--- start Document excerpt ---

The Doctrines of Grace are a summary
of the great teachings of the Bible regarding God and His ways
with man, centering in the truth of the Gospel of God’s saving
grace in Jesus Christ, and taught in the great creeds and
catechisms of the Reformation. They have been expressed in a
variety of ways:
The Five ‘Solas’ of the
Reformation—the five truths that where at the heart of the
Protestant Reformation of the 16th Century when men
such as Martin Luther, John Zwingli and John Calvin lead the
church in revival and reformation as it recovered the great
truths of biblical faith:
· Sola Scriptura—Scripture
Alone. The Bible is our only
infallible rule of faith and life (not Scripture plus Papal
authority, church tradition, or creeds and confessions). It
alone can bind man’s conscience.
·
Sola Fide—Faith Alone.
We are justified (declared and accepted as righteous) before a
Holy God by the righteousness of Christ alone, received solely
through the instrumentality of faith.
· Sola Gratia—Grace Alone.
We are saved through faith alone in Christ alone by grace
alone—our own works contributing nothing. The gospel is not a
product for health and wealth, or self-esteem, or something that
is true because it works. It is the message of rescue from the
power and curse of sin and the wrath of a holy God, and the gift
of forgiveness and eternal life and adoption by a loving
Father—because of sheer, unmerited grace!

--- end Document excerpt ---

- [Task] Please extract the section of the text on the doctrines of grace from "We are justified" up to and including "sheer, unmerited grace!". The items have nothing to do with this.

--- start Entries shown ---

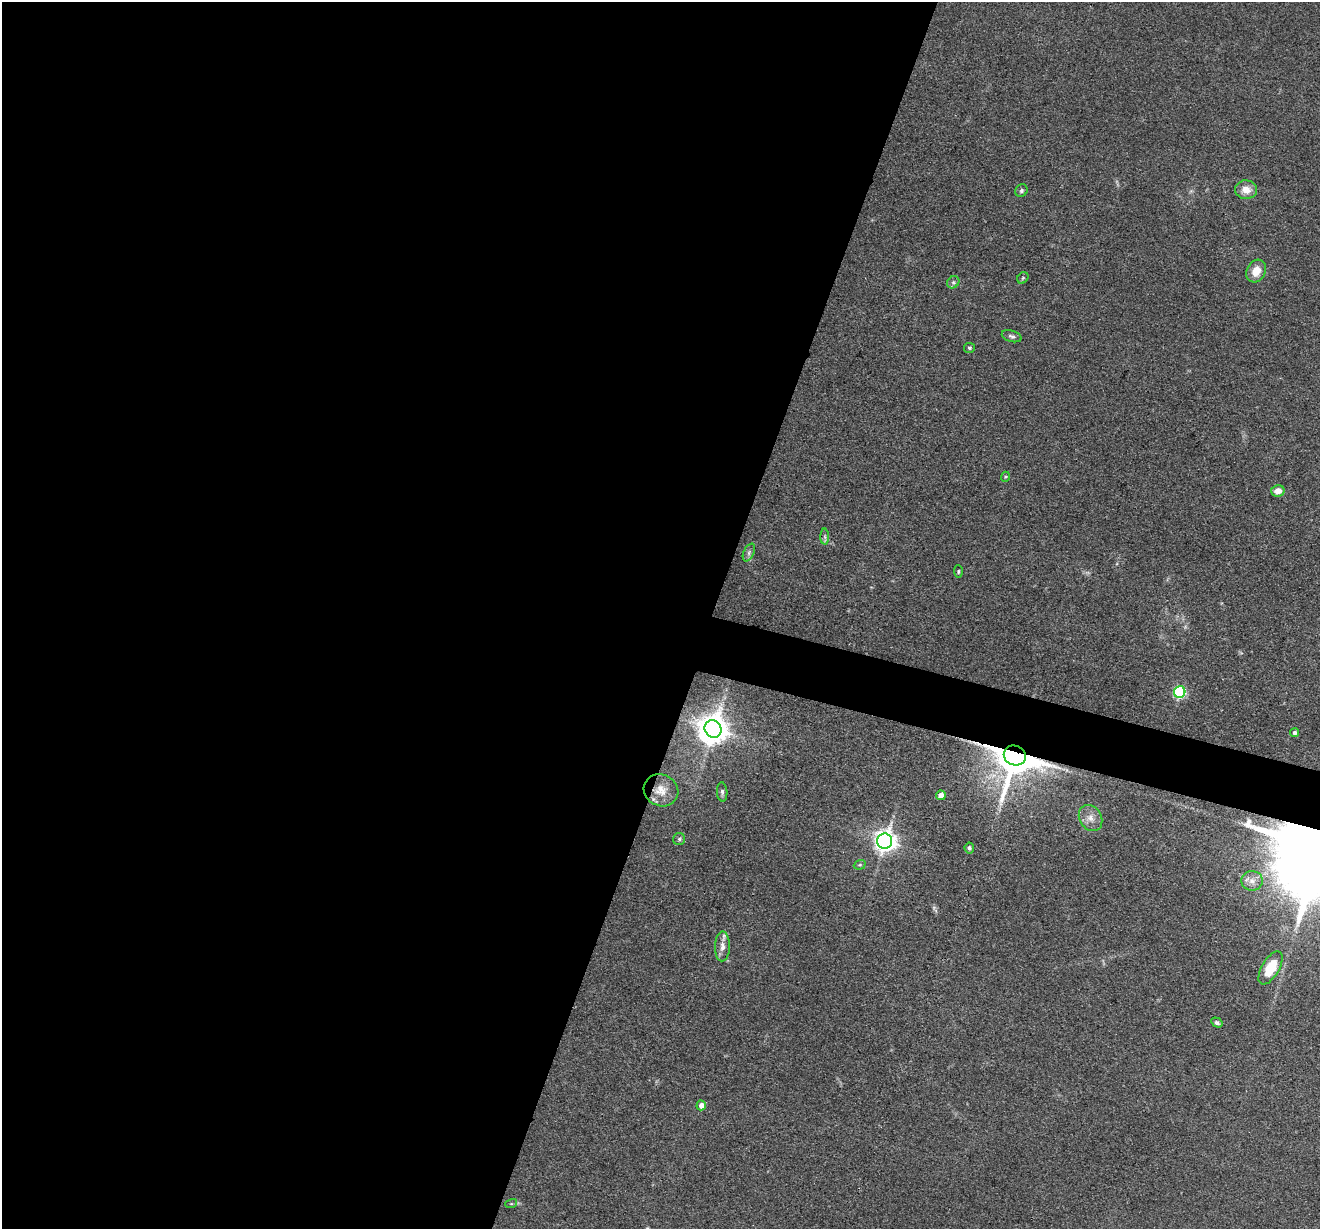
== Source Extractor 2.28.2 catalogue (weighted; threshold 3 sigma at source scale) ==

--- end Entries shown ---
--- start Entries shown ---

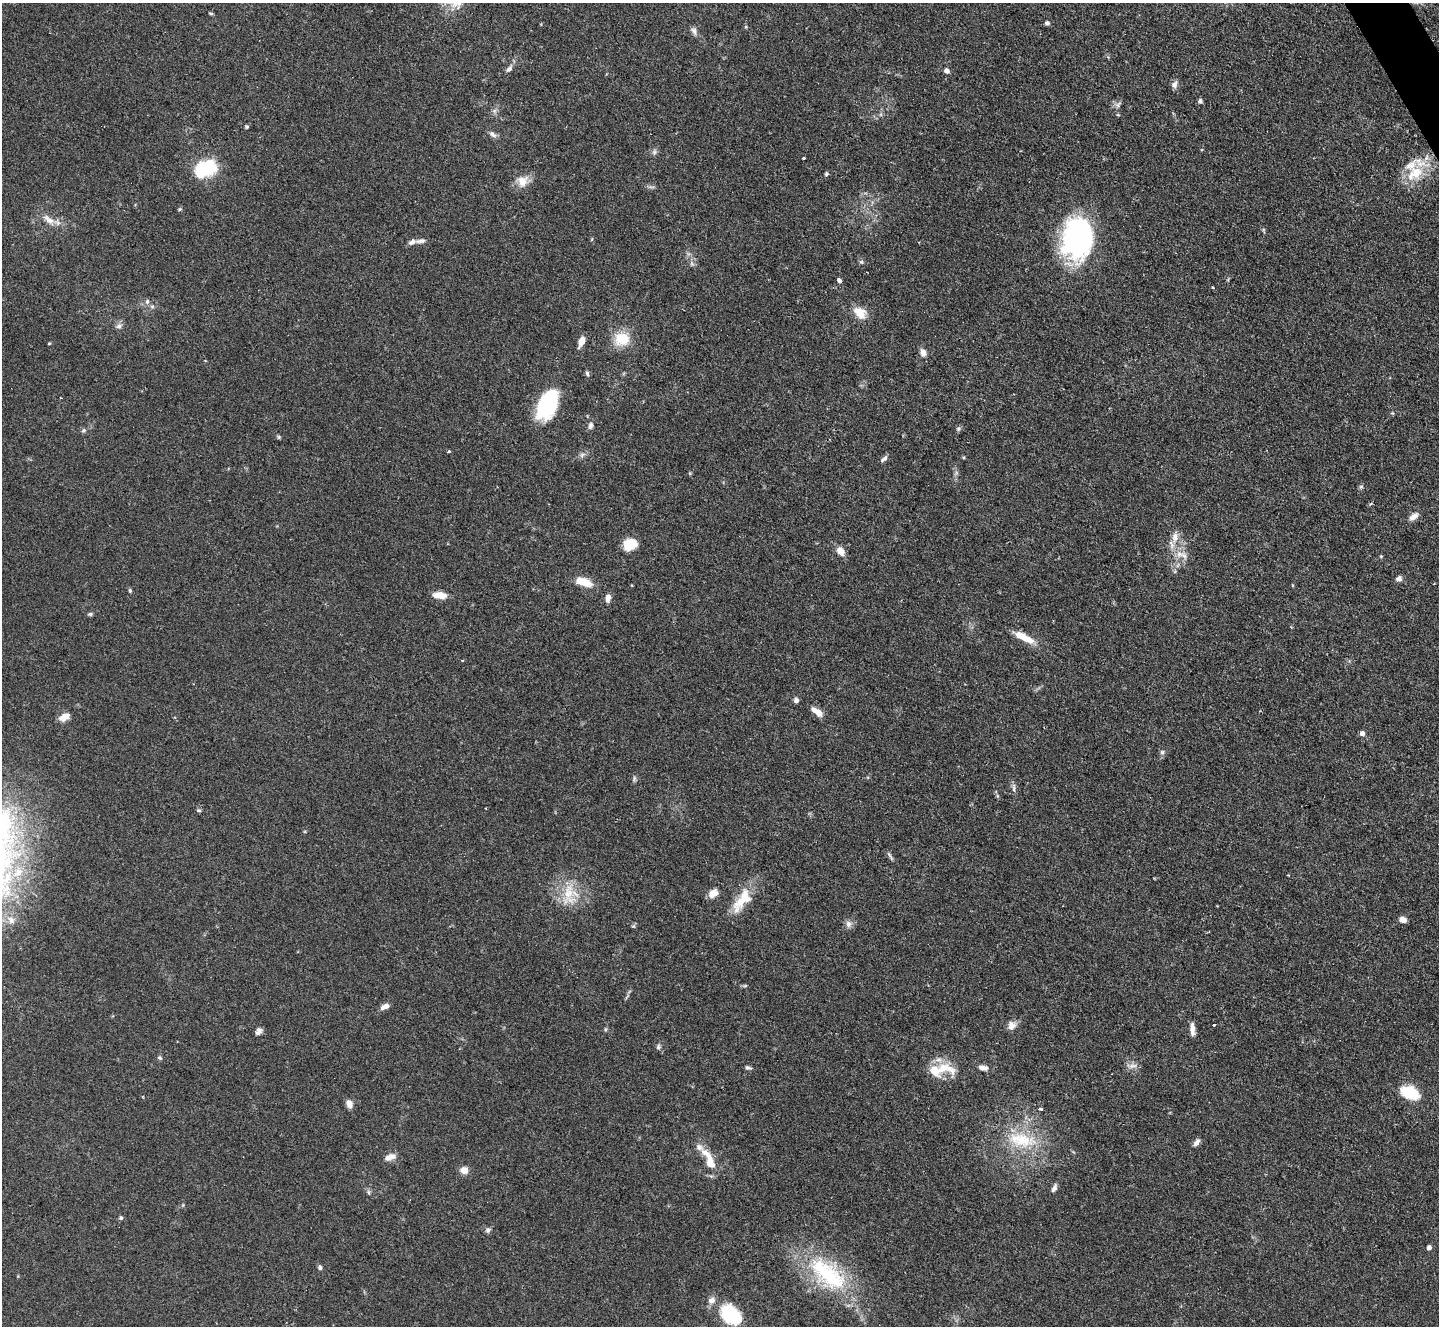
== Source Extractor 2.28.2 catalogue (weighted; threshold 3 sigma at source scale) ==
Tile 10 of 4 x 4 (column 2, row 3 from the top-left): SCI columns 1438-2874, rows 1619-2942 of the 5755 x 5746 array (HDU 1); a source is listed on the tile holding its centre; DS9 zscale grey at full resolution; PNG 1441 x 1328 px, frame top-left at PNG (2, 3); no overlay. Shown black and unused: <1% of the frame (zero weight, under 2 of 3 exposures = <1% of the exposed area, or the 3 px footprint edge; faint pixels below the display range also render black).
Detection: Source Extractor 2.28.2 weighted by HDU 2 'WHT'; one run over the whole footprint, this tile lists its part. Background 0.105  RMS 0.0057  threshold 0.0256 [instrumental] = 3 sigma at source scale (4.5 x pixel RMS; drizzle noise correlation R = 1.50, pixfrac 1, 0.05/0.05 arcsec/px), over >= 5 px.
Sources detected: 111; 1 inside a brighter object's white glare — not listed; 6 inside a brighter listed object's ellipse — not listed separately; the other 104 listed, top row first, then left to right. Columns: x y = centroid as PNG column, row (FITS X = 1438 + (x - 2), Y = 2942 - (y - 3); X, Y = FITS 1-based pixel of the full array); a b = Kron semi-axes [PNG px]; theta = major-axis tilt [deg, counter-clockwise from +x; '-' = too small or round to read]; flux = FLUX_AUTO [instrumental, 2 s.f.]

--- end Entries shown ---

- [Reply to the exercise]
We are justified (declared and accepted as righteous) before a
Holy God by the righteousness of Christ alone, received solely
through the instrumentality of faith.
· Sola Gratia—Grace Alone.
We are saved through faith alone in Christ alone by grace
alone—our own works contributing nothing. The gospel is not a
product for health and wealth, or self-esteem, or something that
is true because it works. It is the message of rescue from the
power and curse of sin and the wrath of a holy God, and the gift
of forgiveness and eternal life and adoption by a loving
Father—because of sheer, unmerited grace!